Wikinvest Wire

Tuesday, April 05, 2011

CNBC Monday Wrapup

There were a couple of interesting segments on CNBC yesterday worth discussing.

The first one was a visit to Squawkbox by Jack Bogle. In listing some things he believes investors should do, one was pay as little attention to the market as you can with the idea being that this reduces the odds of panicking and doing the wrong thing or in other words just staying the course.

He is correct that too many investors give in to emotion and do the wrong thing at the wrong time (sell after a decline or buy after a big rally). I agree that panic does a lot of people in but I disagree with him about how to avoid panicking. What is paying as little attention as you can but sticking your head in the sand not making effort to become a more knowledgeable investor? Another strategy for avoiding panic and emotion is to learn more about how markets function and devising some sort of plan for preparedness such that panic is avoided through greater understanding.

Bear markets happen every few years yet somehow people forget and get caught off guard. Not everyone needs to reduce their equity exposure based on some sort of indicator (I prefer the 200 DMA and I do prefer reducing exposure) but if you are not going to try to avoid the full brunt of a large decline then you need to make sure you don't ride a large decline all the way down and then panic out and believe me this has happened before and will happen again.

Bogle says don't think you know more than the market, nobody does. To me that makes an argument for listening to the market. When the SPX goes below its 200 DMA (or some other similar breach) it is warning that there is a problem with demand for equities. The problem may be short lived and mean nothing in the big picture or it could be warning of something very serious but it is a warning.

He also said that when you buy a US portfolio you are buying a global portfolio because of the sources of revenue for so many companies, this as an argument for not needing emerging or foreign developed markets. He then offered opinions about why Japan, the UK, France and Italy aren't appealing investment destinations (in the context of their dominating broad based foreign funds). I find this paradoxical. He can recognize the various issues that some countries have but not so with some very similar problems in the US?

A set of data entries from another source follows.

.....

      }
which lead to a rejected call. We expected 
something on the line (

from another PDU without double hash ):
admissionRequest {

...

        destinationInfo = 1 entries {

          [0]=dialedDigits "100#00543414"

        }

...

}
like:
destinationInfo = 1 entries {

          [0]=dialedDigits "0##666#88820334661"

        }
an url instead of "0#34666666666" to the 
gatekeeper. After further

The other segment of note was a three-way conversation with Jon Najarian, Herb Greenberg and Robert Pozen about about whether people need a broker/advisor of some sort or are better off on their own. Najarian and Pozen were really having different conversations which watered down the segment somewhat. Pozen essentially was saying the some people have the time and interest to do it on their own using stocks and options strategies (options strategies as a nod to Najarian's comments) but that the vast majority of people don't have the time or the interest. Obviously there is nothing wrong with not being interested in studying the stock market but that person should not be selling calls against individual stocks.

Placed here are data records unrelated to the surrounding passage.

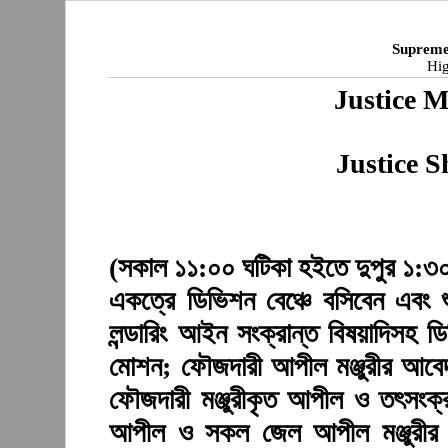
Supreme
Hig
Justice 
Justice 
(সকাল ১১:০০ ঘটিকা হইতে দুপুর ১:৩০ 
একত্রে ডিভিশন বেঞ্চে বসিবেন এবং 
লন্ডারিং আইন সংক্রান্ত বিষয়াদিসহ 
মোশন; ফৌজদারী আপীল মঞ্জুরীর আবেদ
ফৌজদারী মঞ্জুরীকৃত আপীল ও তৎসংক্র
আপীল ও সকল জেল আপীল মঞ্জুরীর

Najarian's appearance was fresh off of a weekend of his giving presentations at seminars to audiences of do-it-yourselfers. His argument, as it pertained to do-it-yourselfers was sound, but not on target for the vast majority of people which, again was Pozen's point. Najarian's criticisms of broker/advisors was reasonable in terms of what many advisors don't do for their clients obviously some brokers/advisors are great at their jobs and some are far below the mediocre level that I tihnk Najarian was describing but of course different skill levels exist in every profession.

As I watched the debate I had a thought about do-it-yourself investing--there is no such thing as do-it-yourself, almost no such thing anyway. Taken to an illogical extreme wouldn't the real definition of do-it-yourself be to take no input from anyone? In it's purest form do-it-yourself would be reading the BLS reports for economic data and company reports for stock research.

Reading nothing but BLS data and company reports would be silly but makes the point that everyone needs help, even if you are the smartest person in the world on one particular thing there are people smarter than you in other particular things and while I believe there is a lot of growth potential in people mostly doing for themselves we all need help in trying to learn more. The discount brokerage business is built on this idea and maybe the wirehouses are headed in this direction too--I'm not sure.

A bigger takeaway is that we all have limits and we need to understand what our individual limits are (ego notwithstanding) and seek help in those areas. For many investors, one of the big blindspots is emotion which is where a good helper can come in be it a coach, broker, advisor or more experienced friend.

2 comments:

Anonymous said...

emotion is helped by reading this blog as that does not seem to be one of your weak areas. You are very level headed about investing

Anonymous said...

Italy gets bashed. Granitifiandre a month aga has been taken private with a 50% premiun. Bulgari has been taken private with a 50% premium. Now in the play is parmalat. Bogle talks very general. But, you can make money in a though place like Italy by studying and focusing on good companies. It is harder but even in a good place like the US you can run into Enron's and world com.
There are many good companies in italy as well many bad ones, just like most other places.